Pronunciation of "Horcrux"
Geoff Bannister
gbannister10 at tiscali.co.uk
Tue Sep 6 12:05:26 UTC 2005
--- In HPFGU-OTChatter at yahoogroups.com, "justcarol67"
<justcarol67 at y...> wrote:
Carol:
> > > Well, the letter "h" and therefore presumably the "h" sound
> existed in Latin, so I think the audio books pronunciation is
correct.
jlnbtr:
> > The english H sound (as in Horace?) I don't think it existed in
> Latin, I know it doesn't exist in french (the H does, not the
sound),
> and neither in Spanish (the H sound is more like a J), and neither
in
> Italian. I think it's just an english sound.
Carol:
> I'm not absolutely sure of myself here, but I don't think that
French
> pronunciation, which developed *from* Latin rather than vice versa,
is
> any indication of the existence of the H sound in Latin. The H sound
> could have dropped out of the Vulgar Latin spoken in Gaul while the
> letter itself remained. (The sound did exist in early Semitic
> alphabets; it was not invented by the Saxons or by the later
English.)
>
> In any case, "horcrux," despite its Latin roots, would be an English
> word with the same first syllable as "horticulture" or "Horace." Or
> that's how I read it.
>
> Geoff (or anyone who's taught or taken Latin recently), can you help
> us out here?
Geoff
Having tried to answer this post three times and the messages have
disappeared into a wormhole, I finally discovered today that Yahoo
hadn't altered my email address to my new one on the OT-Chatter group
and was bouncing them without telling me.
<sigh>
OK, take 4.
There are two schools of thought on Latin pronunciation. The first is
what I would term "church Latin". It's noticeable features include:
(a) The use of a soft "c". "Excelsis" is pronounced "ex-chell-
siss", "cruces" the genitive of "crux" is said as "croo-siss" and
Caesar is pronounced as in modern English, with the "ae" diphthong is
pronounced as "ee".
(b ) "J" and "v" are hard sounds, as in modern English.

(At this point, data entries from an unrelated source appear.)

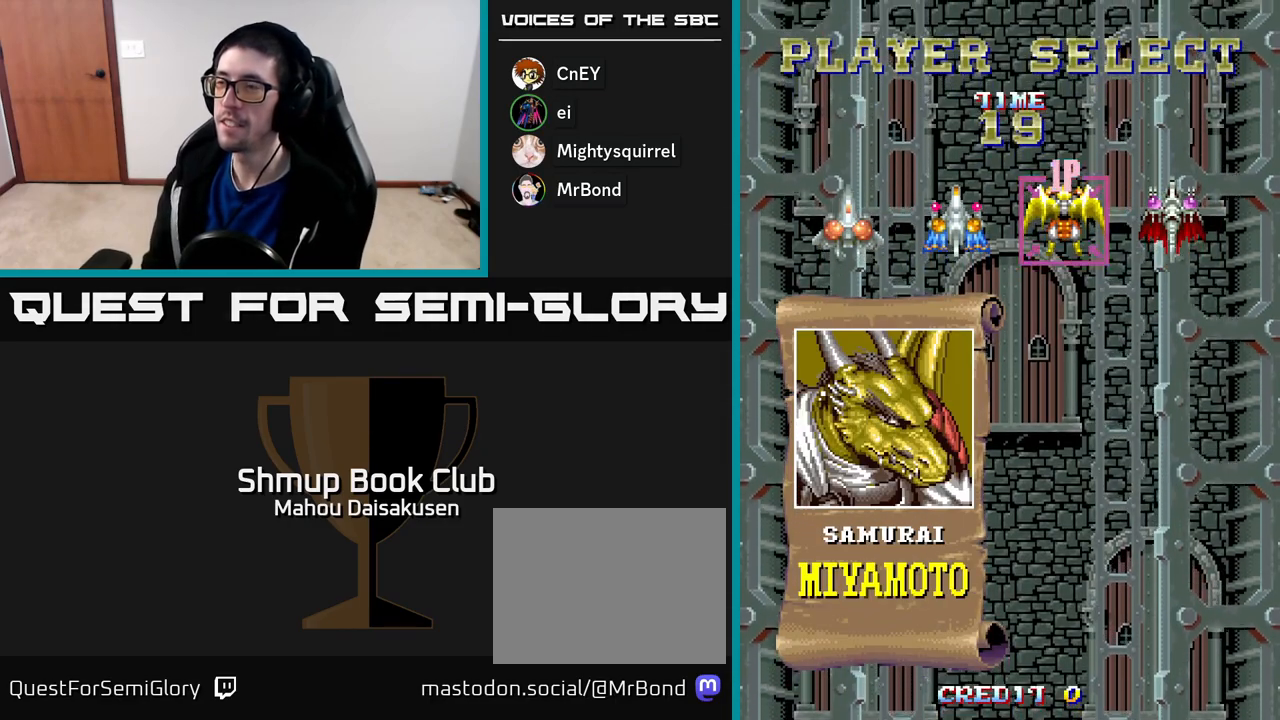
{"buttons": [], "right_stick": "center", "events": []}
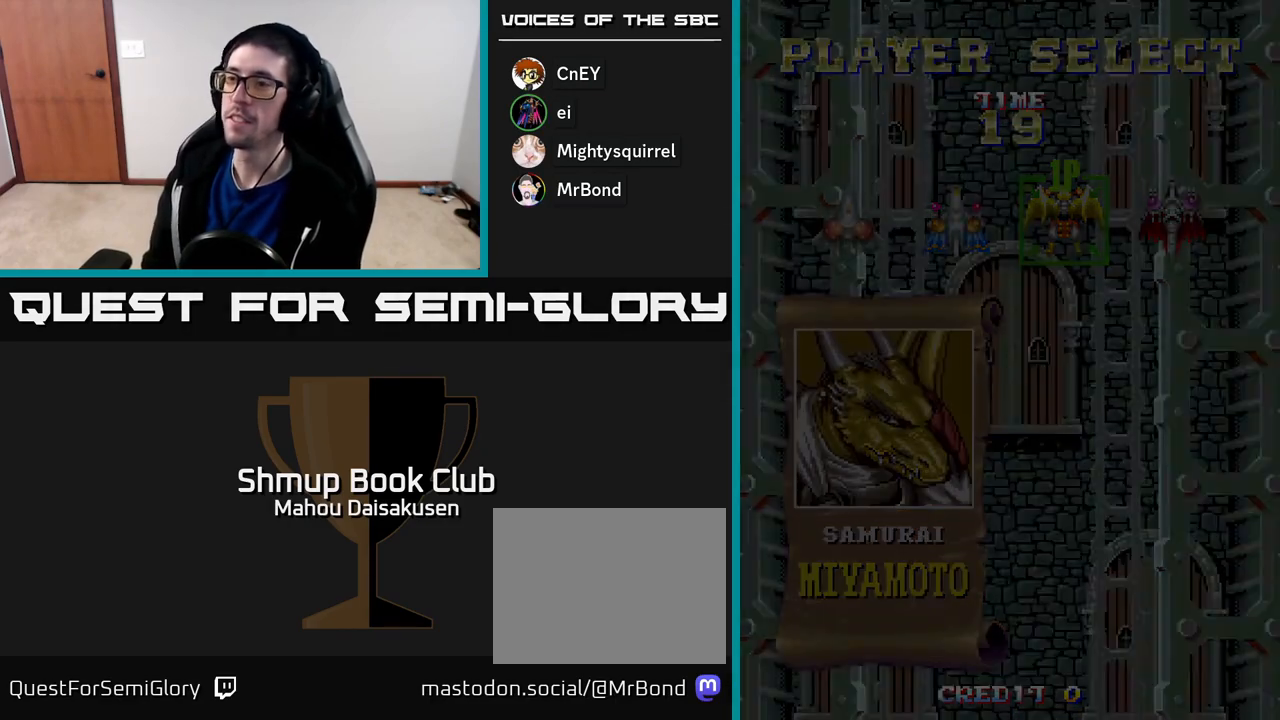
{"buttons": [], "right_stick": "center", "events": []}
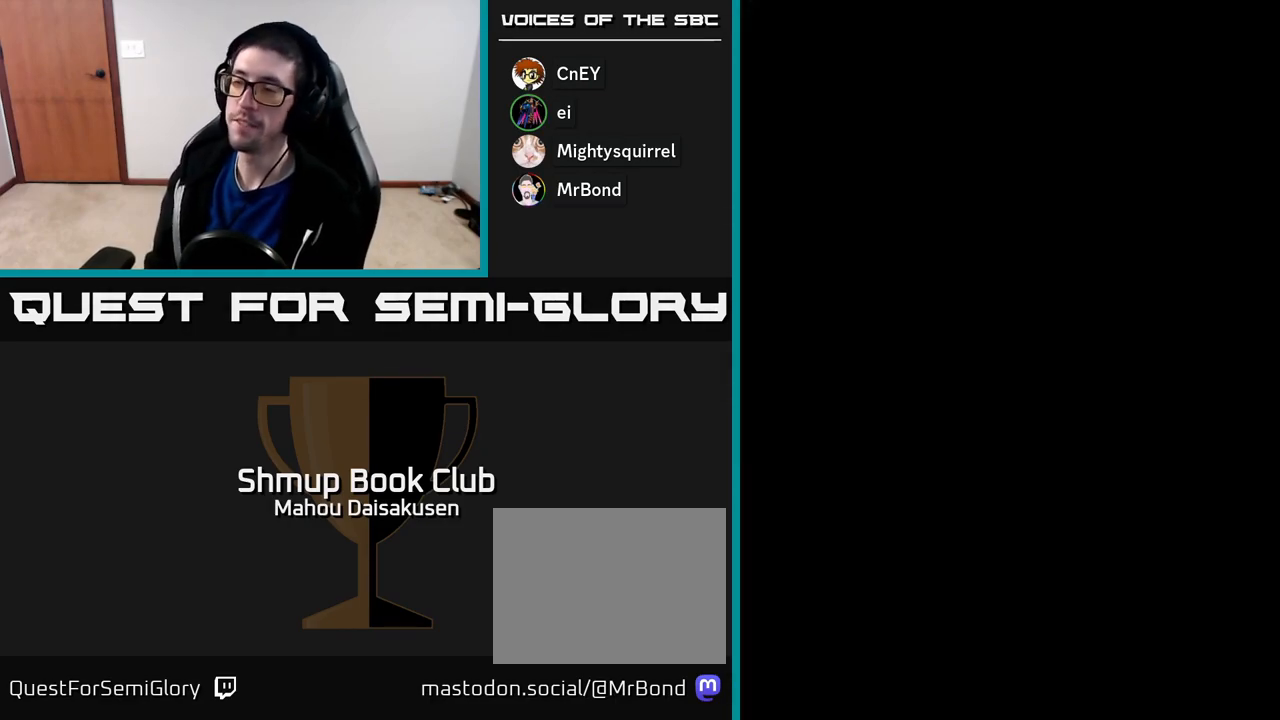
{"buttons": [], "right_stick": "center", "events": []}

The second version is the way I was taught, with the following to be
observed:
(a ) The use of a hard "c", "excelsis" being said as "ex-kell-
siss", "cruces" as "croo-kiss" and Caesar as Kaiser. (I think there
is a linguistic link in that the Germans appropriated the word for
their own use and adapted the spelling).
The "ae" diphthong is pronounced as the "i" in "time".
(b ) "J" and "v" are soft, "Julius" being pronounced as "Yoo lious"
and "veni" as "wane-ee".
"h" is always sounded. A good modern example was when, after the
serious fire at Windsor Castle, the Queen referred in a speech to
her "annus horribilis" and clearly sounded the "h".
The Pocket Oxford Latin Dictionary (which needs a darned big
pocket!!!) uses the same pronunciation as I have outlined in my
second version.
I have a feeling that Yahoo did the same to a message which I wrote
about the word "horcrux" itself. "Hor-" as a prefix does not seem to
be used, however, several Latin words beginning with the
letters "horr-" are related to horror, dread, roughness etc. Examples
are horrendus, horribilis, horrifer, horror and so on. "Crux" can, in
addition to cross, have connotations of torture, trouble and
destruction. So those are possible ways in which JKR's thoughts may
have moved in producing another item of LAtin or pseudo-Latin.
Right, I shall commit this to cyberspace in the hope that the
machinations of Yahoo will not spit it out in the midst of a group
committed to considering Polynesian cookery.